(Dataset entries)
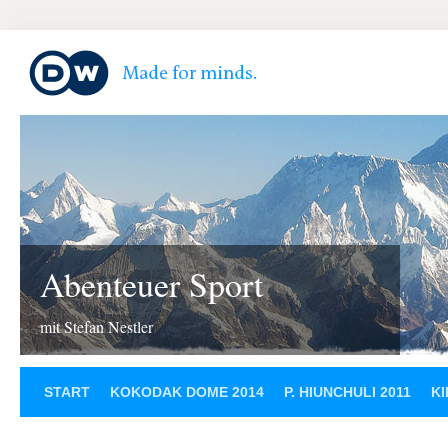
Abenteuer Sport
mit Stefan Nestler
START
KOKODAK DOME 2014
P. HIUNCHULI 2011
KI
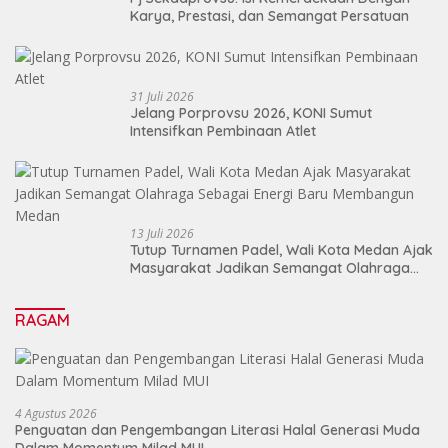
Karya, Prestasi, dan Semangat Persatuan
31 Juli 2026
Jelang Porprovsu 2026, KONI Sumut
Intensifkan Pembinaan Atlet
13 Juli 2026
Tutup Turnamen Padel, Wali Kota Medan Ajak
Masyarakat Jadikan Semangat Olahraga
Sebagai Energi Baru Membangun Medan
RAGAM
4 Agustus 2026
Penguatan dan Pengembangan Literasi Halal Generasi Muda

» **Written task**: Render each line of the entries above as a Markdown table with the columns Row and Text, numbering the rows and omitting blank lines. Leave the pictures out of the answer.

» **Solved exercise**:
| Row | Text |
|---|---|
| 1 | Abenteuer Sport |
| 2 | mit Stefan Nestler |
| 3 | START |
| 4 | KOKODAK DOME 2014 |
| 5 | P. HIUNCHULI 2011 |
| 6 | KI |
| 7 | Karya, Prestasi, dan Semangat Persatuan |
| 8 | 31 Juli 2026 |
| 9 | Jelang Porprovsu 2026, KONI Sumut |
| 10 | Intensifkan Pembinaan Atlet |
| 11 | 13 Juli 2026 |
| 12 | Tutup Turnamen Padel, Wali Kota Medan Ajak |
| 13 | Masyarakat Jadikan Semangat Olahraga |
| 14 | Sebagai Energi Baru Membangun Medan |
| 15 | RAGAM |
| 16 | 4 Agustus 2026 |
| 17 | Penguatan dan Pengembangan Literasi Halal Generasi Muda |